汐湯や茗荷屋・蓬莱観などを建てた有名な方である。


また、台輪の彫刻が同じことから

諸町・森祇園・立石の山車との関係が深いことが

予想されることは以前にも書いたとおりです。



諸町 祇園車

森祇園の祇園車

立石の祇園車

ただ、古博多町の祇園車

他の車とは全く違うところがあります。


それは柱構造。



古博多町 正面
よく見てみてください。


小柱(男柱)の上方がボルトで下方に輪っかがあります。


通常、中津型の祇園車は下方に支点となるボルト?があり

大柱(女柱)の底面は、船底と呼ばれる丸みを帯びた形となっており

柱を倒すことができるようになっています。


ところが古博多町は、支点となるべき下のボルトはありません。


あえて言えば、上のボルトを支点として傾ける構造なのです。



ところが、桁梁が女柱の上にのっており

山車そのものを傾けるような機能は全く持ちません。






更に後ろの柱は、通常の男柱・女柱を1本化しており

2本分の太さを持った柱が一本たっています。

(ただし、この柱は改修する中で1本になったような気もします)


古博多町 側面
また、側面には二階を支えるためと思われる補助柱もあります。

(側面のターンバックルは近年付け加えられました。

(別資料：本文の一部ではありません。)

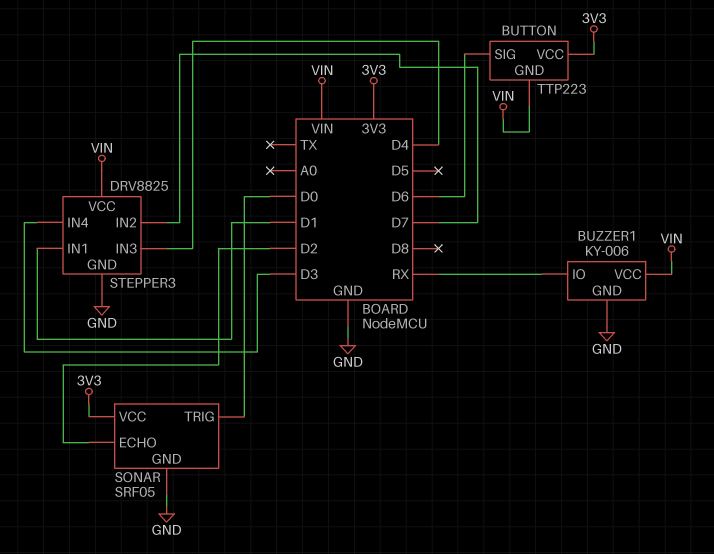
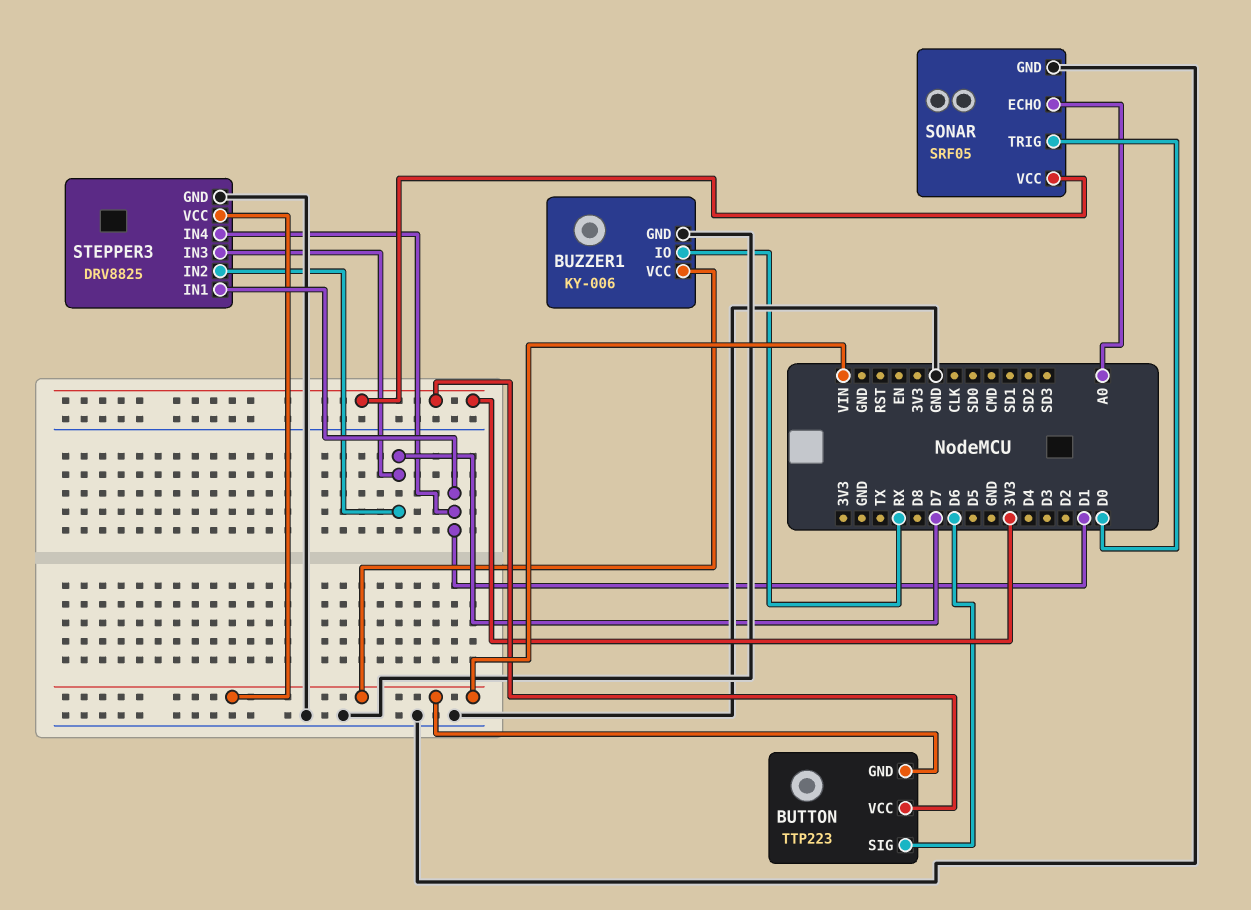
SONAR pin ECHO: D2 -> A0
STEPPER3 pin IN3: D4 -> D7
STEPPER3 pin IN4: D3 -> D1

)

このような構造は、他の祇園車では見られません。


私から見て、他に複雑なのは新博多町の車がありますが、


新博多町の場合、可倒式の山車の技術があり

そこに、中二階を持ちつつ中央に二階を持つという

外から見ても複雑な構造をしていますので、

他と違うのは納得できるのですが、


古博多町の場合は

何故に違うのか不思議な車です。


ひょっとしたら、初めての二階建てであったが故の工夫かも知れません。


いずれにせよ、

早期に組み立てる様子を

記録しておいた方がよいのではと思います。